* Supplied text:
Database Integration: Criteria and Techniques
By Tom Lonski and Tom Helmer, Convergent Group
As the previous article on page 16 suggests, to gain a competitive edge, utilities must fully realize the benefits of their various information systems by making critical information available throughout the company. In practical terms, “sharing information” between systems means integrating databases. Some computer systems at a utility that may be integrated with other systems include GIS, customer information system, materials management system, planned maintenance system, computer-aided dispatch, one call, human resources information system, outage management system, work management system, property accounting, SCADA, engineering analysis/system planning, accounts payable, non-utility billing, Internet or Intranet web server, and land management systems.
A first step to database integration problem resolution is to survey the available integration products. Once all of the possible solutions have been identified, they can then be compared and the best solution chosen. However, this bottom-up approach does not usually work well. Typically numerous products are available to integrate databases and this approach can turn into a prolonged research. Another drawback to this approach is that integration products frequently use different database standards and different network protocols. Most computer science advocates prefer a top-down approach.
In the course of wrestling with integration problems on a number of projects, Convergent Group has defined 10 general integration criteria to help focus on the functionality required in the database integration and six general integration techniques that can be used to classify the possible integration solutions. Using these criteria and techniques provides a top-down approach to the integration problems. By focusing on the integration functionality, planning and designing a solution is simplified.
The integration criteria that the Convergent Group has identified are data currency, performance, cost, encapsulation, data synthesis, data access, administration, side effects, data integrity and scalability.
The data currency criterion focuses on how “fresh” the data from a source database is in a target database. Depending on the integration technique, there can be time delays in making the data in one database (the source) available to users and applications of another database (the target).
The performance criterion focuses on the integration technique`s execution speed.
The cost criterion includes not only the cost of the integration products but also the cost of implementation.
The encapsulation criterion considers how well the integration solution hides the physical location of the data from the users and the applications.
The data synthesis criterion examines how users work with the data from the multiple databases.
The data access criterion focuses on what kind of access the integration solution implements for the users and applications. Data access includes create, read, update and delete access, as well as whether the access is bi-directional.
The administration criterion includes the effect the integration solution has on database administration.
The “side-effects” criterion is used to classify the integration techniques` impact on other applications and other parts of the utility`s computer environment.
The data integrity criterion examines how well the integration technique manages transactions that apply to multiple databases.
The scalability criterion evaluates how well an integration technique performs as the number of databases being integrated increases.
Most of Convergent Group`s integration experience has been with integrating various systems into utilities` GIS projects. To provide a more detailed explanation of the six integration techniques identified earlier, the GIS will be the primary system in the explanations, with other systems being integrated into it.

* Data supplied:
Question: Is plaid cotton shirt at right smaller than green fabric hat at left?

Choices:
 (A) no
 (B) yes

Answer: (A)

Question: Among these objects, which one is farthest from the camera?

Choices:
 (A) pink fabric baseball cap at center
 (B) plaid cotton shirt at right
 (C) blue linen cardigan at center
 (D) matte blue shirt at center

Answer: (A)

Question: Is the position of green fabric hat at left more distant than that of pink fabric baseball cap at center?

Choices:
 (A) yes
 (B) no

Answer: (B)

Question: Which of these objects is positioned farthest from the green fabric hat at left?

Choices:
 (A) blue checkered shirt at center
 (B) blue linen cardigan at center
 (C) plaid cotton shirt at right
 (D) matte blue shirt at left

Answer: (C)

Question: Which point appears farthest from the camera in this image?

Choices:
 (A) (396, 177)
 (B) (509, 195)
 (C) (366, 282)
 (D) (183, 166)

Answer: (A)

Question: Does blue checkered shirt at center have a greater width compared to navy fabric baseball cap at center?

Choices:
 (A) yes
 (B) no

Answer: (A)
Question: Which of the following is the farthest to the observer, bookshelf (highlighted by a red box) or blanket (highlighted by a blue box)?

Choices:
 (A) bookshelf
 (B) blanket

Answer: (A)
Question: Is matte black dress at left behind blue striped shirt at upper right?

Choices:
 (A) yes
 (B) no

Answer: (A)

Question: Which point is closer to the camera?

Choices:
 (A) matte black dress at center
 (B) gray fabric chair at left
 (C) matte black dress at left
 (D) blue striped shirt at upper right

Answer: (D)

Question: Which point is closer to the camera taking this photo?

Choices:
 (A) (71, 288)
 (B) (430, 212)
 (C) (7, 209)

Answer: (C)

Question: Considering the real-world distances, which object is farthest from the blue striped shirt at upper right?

* What to do:
A - In the database integration article, how many general integration criteria has Convergent Group defined?
B - Repeat the part of the database integration article that begins at the words "The integration criteria" and stops after "and the applications.", switching every "performance" to "throughput".

* Per-task answers:
A - Ten.

B -
The integration criteria that the Convergent Group has identified are data currency, throughput, cost, encapsulation, data synthesis, data access, administration, side effects, data integrity and scalability.
The data currency criterion focuses on how “fresh” the data from a source database is in a target database. Depending on the integration technique, there can be time delays in making the data in one database (the source) available to users and applications of another database (the target).
The throughput criterion focuses on the integration technique`s execution speed.
The cost criterion includes not only the cost of the integration products but also the cost of implementation.
The encapsulation criterion considers how well the integration solution hides the physical location of the data from the users and the applications.